One year to go for Windows 10: Here’s the security impact of not updating

Review the long-term risks of staying with Windows 10

But should you stick with Windows 10 even if you decide to purchase ESU patches? First, review your cyber insurance policy for possible coverage issues if you decide to continue Windows 10 without patches or continue using Windows 10 with ESU coverage.

Insurance policies often refer to PCI DSS standards for guidelines for maintaining coverage. Coverage may be refused or waived on the basis of, as a result of or in any way involving:

• Any failure by the insured to comply with the PCI Data Security Standard or any payment card company policies.
• Implementation, maintenance or compliance with security measures or standards relating to any payment card Data, including, without limitation, any fines or penalties imposed by the payment card issuer on a merchant bank or payment processor that the Insured has paid or agreed to reimbursement or security.

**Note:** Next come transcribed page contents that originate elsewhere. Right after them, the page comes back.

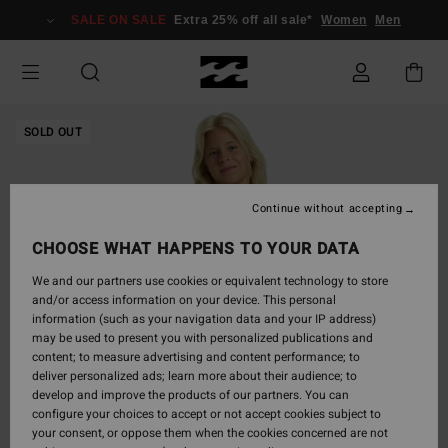
Skip
SALE ON SALE
Extra 25% off all sale*
Women
Men
to
Product
Information
SOLD OUT
Continue without accepting
CHOOSE WHAT HAPPENS TO YOUR DATA
We and our partners use cookies or equivalent technology to store
and/or access information on your device. This personal
information (such as your navigation data and your IP address)
may be used to present you with personalized publications and
content; to measure advertising and content performance; to
deliver personalized ads; learn more about their audience; to
develop and improve the products of our partners. You can
configure your choices to accept or not accept cookies subject to
your consent, or oppose them when the cookies concerned are not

For example, in the case of point-of-sale systems, PCI DSS standards indicate that systems are protected with the required controls—file integrity monitoring, malware protection, patching, audit logging, and so on. Therefore, to maintain PCI DSS compliance, you cannot leave your point of sale systems installed, operational, and interacting with customers without consciously protecting and patching them. If you don’t have safeguards in place, you risk losing your cyber insurance.